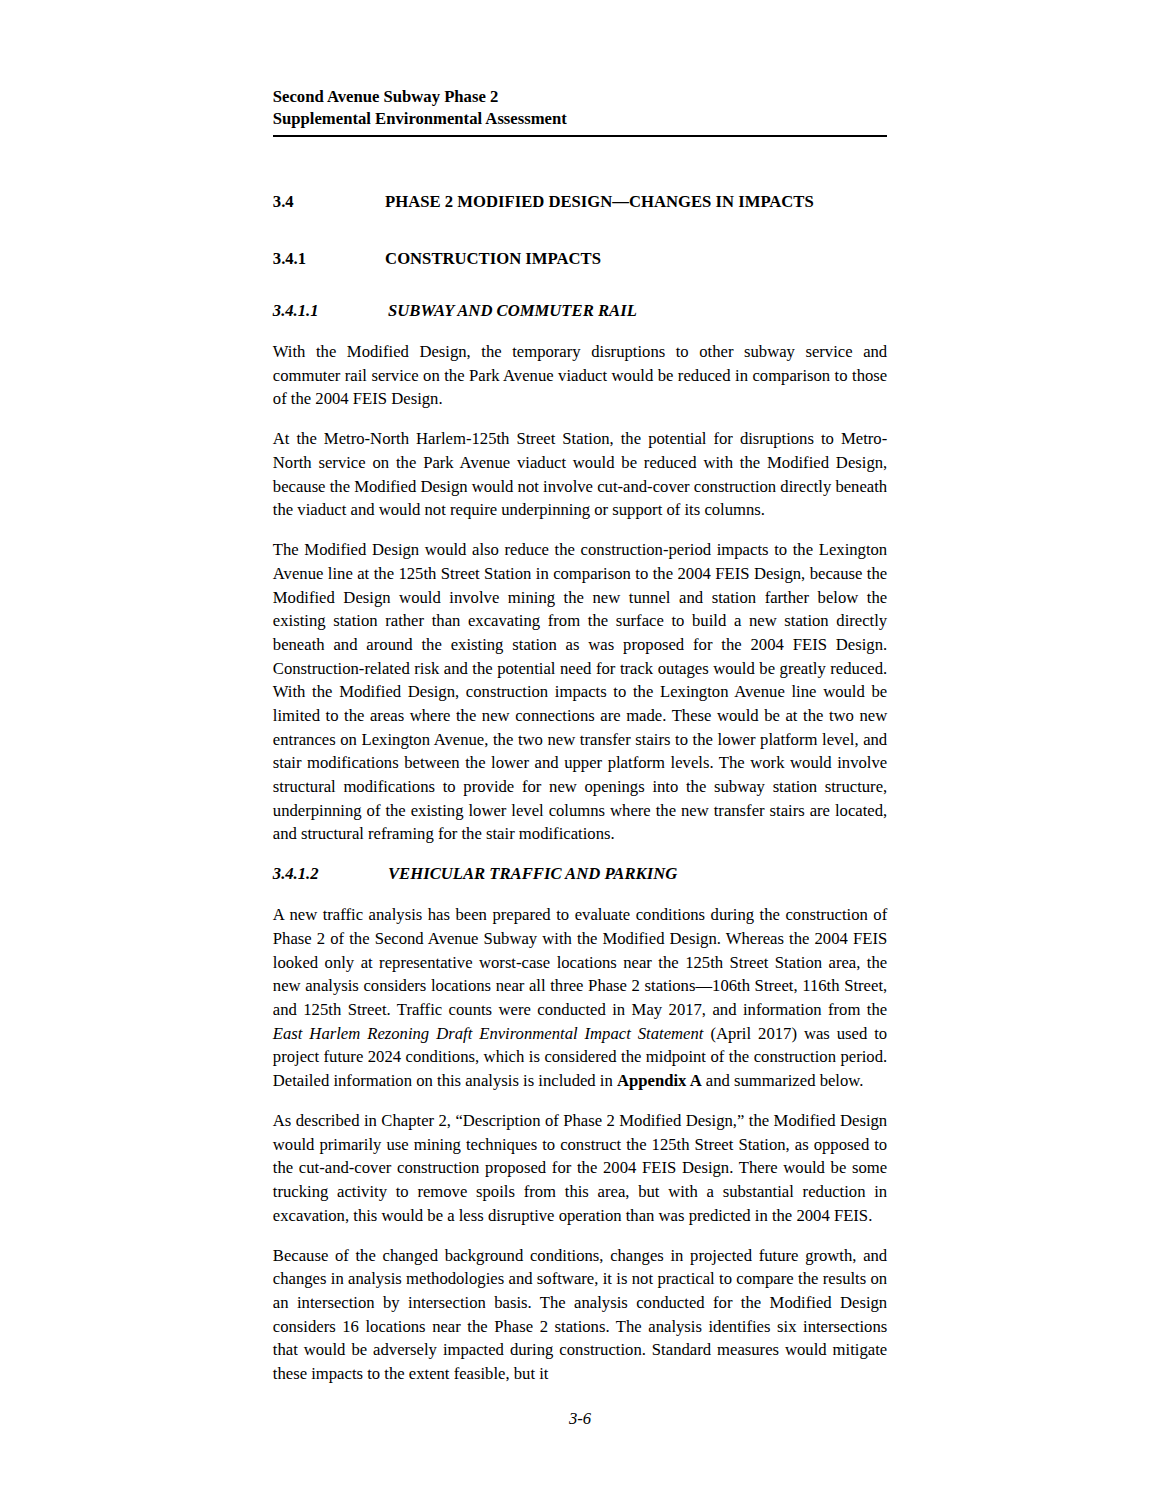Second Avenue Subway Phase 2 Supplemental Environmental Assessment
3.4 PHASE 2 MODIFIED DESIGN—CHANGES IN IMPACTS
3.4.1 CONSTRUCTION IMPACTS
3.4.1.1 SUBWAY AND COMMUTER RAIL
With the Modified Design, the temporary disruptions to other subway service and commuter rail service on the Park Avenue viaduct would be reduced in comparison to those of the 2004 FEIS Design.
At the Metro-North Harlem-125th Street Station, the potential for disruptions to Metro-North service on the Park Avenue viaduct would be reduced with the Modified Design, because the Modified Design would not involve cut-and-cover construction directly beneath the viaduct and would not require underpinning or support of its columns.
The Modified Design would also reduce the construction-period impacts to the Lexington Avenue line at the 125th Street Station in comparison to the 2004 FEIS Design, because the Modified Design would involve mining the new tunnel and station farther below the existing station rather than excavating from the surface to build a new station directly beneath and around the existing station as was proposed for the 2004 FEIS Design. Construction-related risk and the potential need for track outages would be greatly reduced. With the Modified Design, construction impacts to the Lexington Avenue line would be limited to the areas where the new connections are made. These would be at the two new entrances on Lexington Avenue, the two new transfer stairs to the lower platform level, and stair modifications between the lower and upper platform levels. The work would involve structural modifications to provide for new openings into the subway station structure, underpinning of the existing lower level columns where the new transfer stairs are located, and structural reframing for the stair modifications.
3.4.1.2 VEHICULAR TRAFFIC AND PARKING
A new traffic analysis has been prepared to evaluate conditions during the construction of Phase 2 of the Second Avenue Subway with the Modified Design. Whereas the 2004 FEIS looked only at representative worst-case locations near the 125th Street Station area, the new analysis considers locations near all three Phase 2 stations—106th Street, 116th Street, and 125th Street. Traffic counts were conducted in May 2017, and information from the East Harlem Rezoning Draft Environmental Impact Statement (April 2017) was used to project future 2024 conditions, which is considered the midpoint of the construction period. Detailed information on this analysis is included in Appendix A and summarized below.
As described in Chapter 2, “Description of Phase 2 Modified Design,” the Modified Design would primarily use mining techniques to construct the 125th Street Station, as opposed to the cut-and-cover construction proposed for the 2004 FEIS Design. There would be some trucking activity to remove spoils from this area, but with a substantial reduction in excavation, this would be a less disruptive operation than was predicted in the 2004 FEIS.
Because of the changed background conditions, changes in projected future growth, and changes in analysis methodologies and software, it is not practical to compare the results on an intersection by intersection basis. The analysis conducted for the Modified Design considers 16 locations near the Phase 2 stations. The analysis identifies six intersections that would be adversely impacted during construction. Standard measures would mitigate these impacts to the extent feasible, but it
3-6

::::::::::

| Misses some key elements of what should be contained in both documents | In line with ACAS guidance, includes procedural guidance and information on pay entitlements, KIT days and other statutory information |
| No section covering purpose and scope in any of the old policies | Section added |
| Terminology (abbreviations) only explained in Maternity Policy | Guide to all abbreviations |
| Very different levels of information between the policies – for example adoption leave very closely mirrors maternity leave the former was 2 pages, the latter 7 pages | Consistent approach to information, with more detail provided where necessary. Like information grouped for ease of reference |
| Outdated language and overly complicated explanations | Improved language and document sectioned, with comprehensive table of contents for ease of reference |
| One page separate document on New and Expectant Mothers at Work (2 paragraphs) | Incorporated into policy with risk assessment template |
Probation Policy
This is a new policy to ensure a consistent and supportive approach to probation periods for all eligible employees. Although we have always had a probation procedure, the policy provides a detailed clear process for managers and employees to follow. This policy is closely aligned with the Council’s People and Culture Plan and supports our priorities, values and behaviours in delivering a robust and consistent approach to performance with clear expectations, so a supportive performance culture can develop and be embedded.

::::::::::

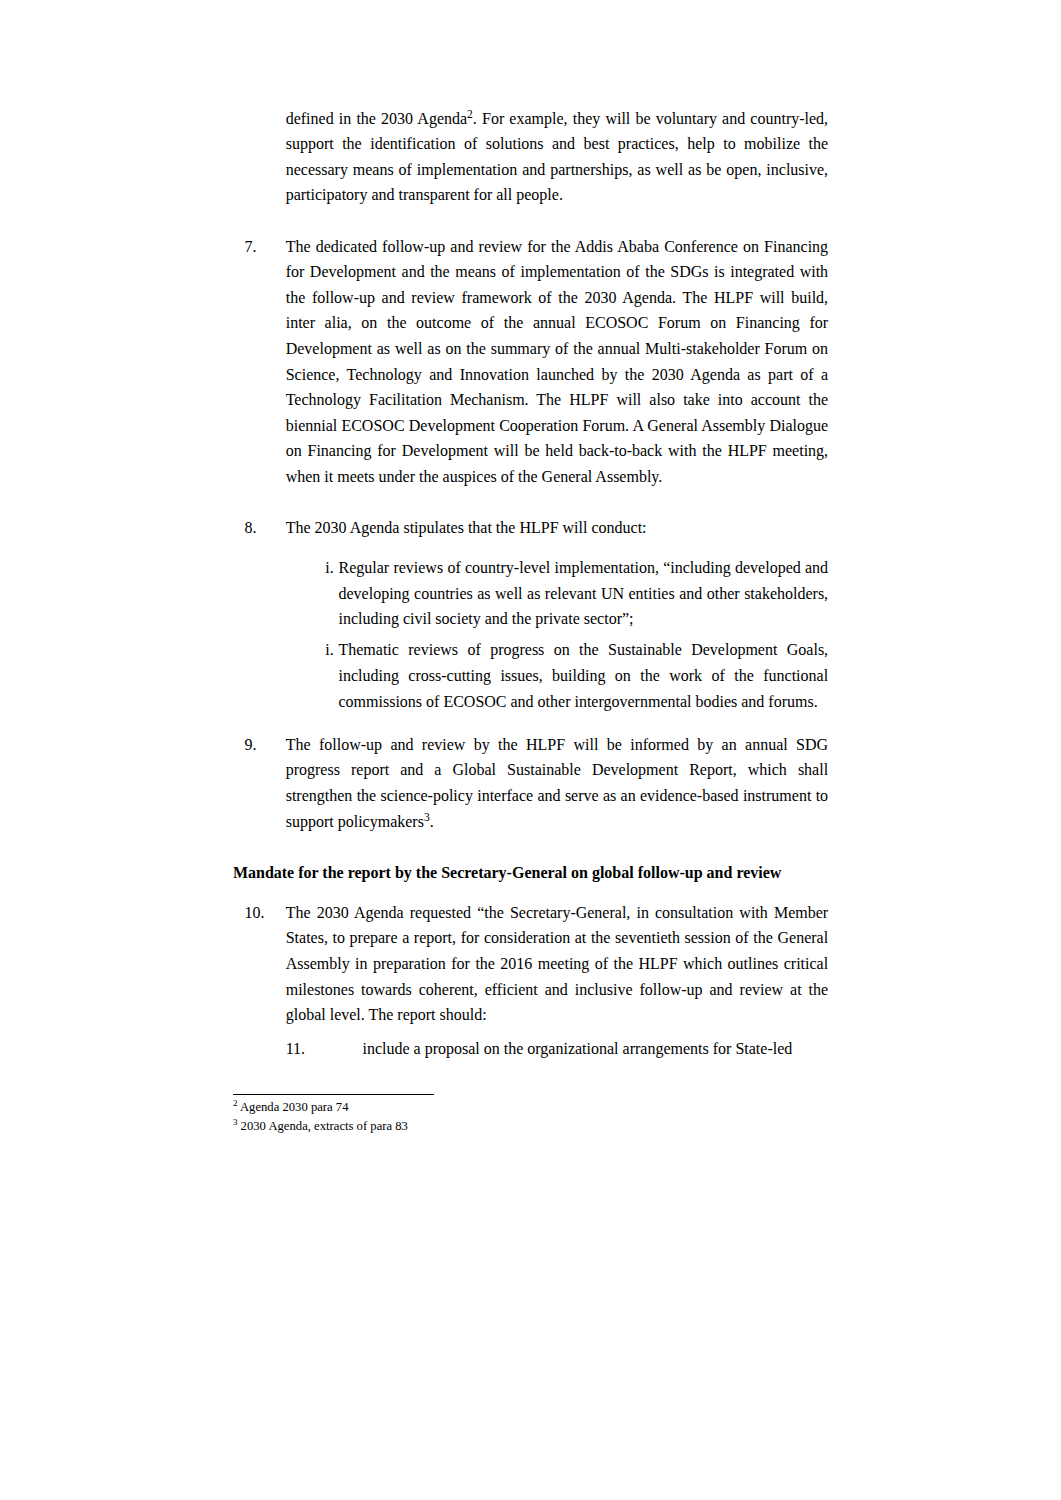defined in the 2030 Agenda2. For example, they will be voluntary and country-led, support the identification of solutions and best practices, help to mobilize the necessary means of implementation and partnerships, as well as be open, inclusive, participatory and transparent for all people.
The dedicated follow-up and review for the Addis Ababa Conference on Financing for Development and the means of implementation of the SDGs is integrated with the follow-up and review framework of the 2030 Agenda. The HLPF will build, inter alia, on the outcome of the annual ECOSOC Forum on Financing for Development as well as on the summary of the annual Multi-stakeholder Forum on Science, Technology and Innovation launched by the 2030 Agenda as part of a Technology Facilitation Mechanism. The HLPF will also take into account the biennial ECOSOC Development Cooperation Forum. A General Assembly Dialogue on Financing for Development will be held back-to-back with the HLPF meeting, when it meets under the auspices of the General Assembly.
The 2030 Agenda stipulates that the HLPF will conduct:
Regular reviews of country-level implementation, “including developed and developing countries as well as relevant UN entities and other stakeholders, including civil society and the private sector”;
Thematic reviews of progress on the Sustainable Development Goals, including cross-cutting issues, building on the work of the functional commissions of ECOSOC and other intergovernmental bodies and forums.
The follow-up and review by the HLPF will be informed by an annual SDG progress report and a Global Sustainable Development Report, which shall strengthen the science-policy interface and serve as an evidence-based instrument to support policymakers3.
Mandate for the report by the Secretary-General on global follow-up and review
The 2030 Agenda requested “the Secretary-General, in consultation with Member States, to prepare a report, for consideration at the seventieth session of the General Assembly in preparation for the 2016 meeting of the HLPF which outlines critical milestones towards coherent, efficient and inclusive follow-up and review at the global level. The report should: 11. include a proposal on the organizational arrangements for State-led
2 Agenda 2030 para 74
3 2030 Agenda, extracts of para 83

::::::::::

_Directions_
For this exercise, repeat exactly the lines of the data above from the one with "At the Metro-North" down to the one with "3.4.1.2 VEHICULAR TRAFFIC AND PARKING", both end lines included.

_Problem solution_
At the Metro-North Harlem-125th Street Station, the potential for disruptions to Metro-North service on the Park Avenue viaduct would be reduced with the Modified Design, because the Modified Design would not involve cut-and-cover construction directly beneath the viaduct and would not require underpinning or support of its columns.
The Modified Design would also reduce the construction-period impacts to the Lexington Avenue line at the 125th Street Station in comparison to the 2004 FEIS Design, because the Modified Design would involve mining the new tunnel and station farther below the existing station rather than excavating from the surface to build a new station directly beneath and around the existing station as was proposed for the 2004 FEIS Design. Construction-related risk and the potential need for track outages would be greatly reduced. With the Modified Design, construction impacts to the Lexington Avenue line would be limited to the areas where the new connections are made. These would be at the two new entrances on Lexington Avenue, the two new transfer stairs to the lower platform level, and stair modifications between the lower and upper platform levels. The work would involve structural modifications to provide for new openings into the subway station structure, underpinning of the existing lower level columns where the new transfer stairs are located, and structural reframing for the stair modifications.
3.4.1.2 VEHICULAR TRAFFIC AND PARKING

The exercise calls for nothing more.